~by Jon Krakauer
1996 has so far been the single deadliest year on Mount Everest in recorded history. While people die every year trying to reach the summit of the highest mountain on the planet, in 1996 twelve climbers died and many other climbers sustained significant injuries. This includes the eight deaths associated with what is now known as the Mount Everest Disaster which occurred in May of that year. Jon Krakauer--journalist, mountain climber, and survivor of the disaster--wrote about his experiences in Into Thin Air: A Personal Account of the Mount Everest Disaster. Originally published in 1997, the book was based on his article "Into Thin Air," written for the magazine Outside in September 1996, a mere four months after the tragic event. Several books have since been written by other survivors but Into Thin Air remains the most popular and well known. Into Thin Air has received many awards and recognitions, including being nominated for a Pulitzer Prize in 1998.
When Jon Krakauer was asked by Outside to write an article on the commercialization of Mount Everest, a subject of much debate and concern among mountain climbers, he agreed under one condition: that he be allowed to make a summit attempt. Thinking that the cost involved would be prohibitive for the magazine, Krakauer was surprised when he was granted a spot on an Adventure Consultants guided expedition lead by Rob Hall scheduled for the spring climbing season of 1996. At least fourteen other expeditions were on the mountain during that time, including several commercial and guided ventures, which meant a relatively high number of relatively inexperienced climbers were also present. Many felt that the increase in the commercialization of mountain climbing was just asking for disaster to happen. That disaster finally struck in May 1996 when several groups, including Krakauer's, were caught unprepared in a storm during their climb to reach the peak of Mount Everest.

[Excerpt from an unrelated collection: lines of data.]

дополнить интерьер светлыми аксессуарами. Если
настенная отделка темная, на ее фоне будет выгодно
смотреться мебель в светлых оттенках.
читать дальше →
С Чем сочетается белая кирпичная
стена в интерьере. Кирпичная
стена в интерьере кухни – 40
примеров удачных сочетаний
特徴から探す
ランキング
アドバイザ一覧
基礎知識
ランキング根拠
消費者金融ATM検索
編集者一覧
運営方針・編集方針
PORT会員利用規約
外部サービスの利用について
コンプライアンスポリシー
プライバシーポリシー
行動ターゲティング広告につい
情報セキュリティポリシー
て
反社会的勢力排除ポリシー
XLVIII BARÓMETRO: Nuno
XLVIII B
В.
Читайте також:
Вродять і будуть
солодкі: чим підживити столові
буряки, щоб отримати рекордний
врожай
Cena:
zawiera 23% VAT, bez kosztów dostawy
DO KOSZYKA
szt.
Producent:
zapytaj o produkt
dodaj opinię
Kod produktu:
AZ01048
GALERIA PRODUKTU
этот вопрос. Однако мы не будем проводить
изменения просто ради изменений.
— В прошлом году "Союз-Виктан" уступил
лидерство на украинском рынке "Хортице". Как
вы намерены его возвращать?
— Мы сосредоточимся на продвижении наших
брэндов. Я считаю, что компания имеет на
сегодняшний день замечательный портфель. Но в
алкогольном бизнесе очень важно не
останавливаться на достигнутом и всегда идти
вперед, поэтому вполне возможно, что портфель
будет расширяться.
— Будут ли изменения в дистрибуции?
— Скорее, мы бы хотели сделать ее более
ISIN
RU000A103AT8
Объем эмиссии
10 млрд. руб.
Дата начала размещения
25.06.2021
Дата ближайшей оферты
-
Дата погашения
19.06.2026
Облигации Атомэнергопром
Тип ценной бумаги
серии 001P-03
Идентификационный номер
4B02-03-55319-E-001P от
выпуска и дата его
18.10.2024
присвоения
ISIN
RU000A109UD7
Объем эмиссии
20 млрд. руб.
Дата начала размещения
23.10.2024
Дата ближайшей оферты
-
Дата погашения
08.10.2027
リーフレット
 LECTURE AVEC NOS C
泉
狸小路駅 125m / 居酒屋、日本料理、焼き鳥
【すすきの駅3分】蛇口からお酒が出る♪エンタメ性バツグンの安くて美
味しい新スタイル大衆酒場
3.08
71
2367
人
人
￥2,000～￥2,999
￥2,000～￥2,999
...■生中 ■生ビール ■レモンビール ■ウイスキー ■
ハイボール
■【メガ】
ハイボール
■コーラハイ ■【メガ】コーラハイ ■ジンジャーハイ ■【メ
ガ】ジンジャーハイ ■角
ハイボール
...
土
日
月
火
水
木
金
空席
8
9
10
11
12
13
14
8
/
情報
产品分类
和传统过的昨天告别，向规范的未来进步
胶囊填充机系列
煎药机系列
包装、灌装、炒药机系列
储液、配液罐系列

Nearly every year people die on the slopes of Mount Everest. Mountain climbing is a hazardous pursuit. High-altitude climbing is particularly difficult and quickly takes its toll on the human body. Even small mistakes can have profound consequences at a height where decision making is already impaired. But despite the risks and dangers involved, people continue to climb, often driven by reasons that can't be readily explained. In Into Thin Air, Krakauer not only describes his own experiences on Mount Everest but also attempts to put the Adventure Consultants expedition into historical context. Excerpts from mountaineering literature are often incorporated into the beginning of chapters. Krakauer shows that mountain climbing, although it tends to be romanticized in popular culture, is anything but glamorous. Even when everything goes perfectly, which is exceptionally rare, there is a significant amount of personal suffering involved.
It is important to remember that Into Thin Air is Krakauer's own personal account. His experiences and understanding of the events are necessarily different than those of the other survivors of the disaster due to their individual backgrounds and knowledge. (Krakauer admits to not being an expert on high-altitude climbing.) Another notable account is The Climb: Tragic Ambitions on Everest written by Anatoli Boukreev, one of the head guides on the mountain during the disaster, with the assistance of G. Weston DeWalt, partially in response to Krakauer's Into Thin Air. Even Krakauer's own recollections of the disaster changed between writing his article "Into Thin Air" and the book. Because he couldn't be everywhere on the mountain at once, Krakauer must rely on second-hand, and sometimes even third-hand information to piece together as complete a story as possible. In some instances he is forced to speculate, but I never felt he was being deliberately malicious. Krakauer recognizes these types of criticism and includes them in his book. Keeping this in mind, Into Thin Air is a tremendous and engaging account of the 1996 Mount Everest Disaster.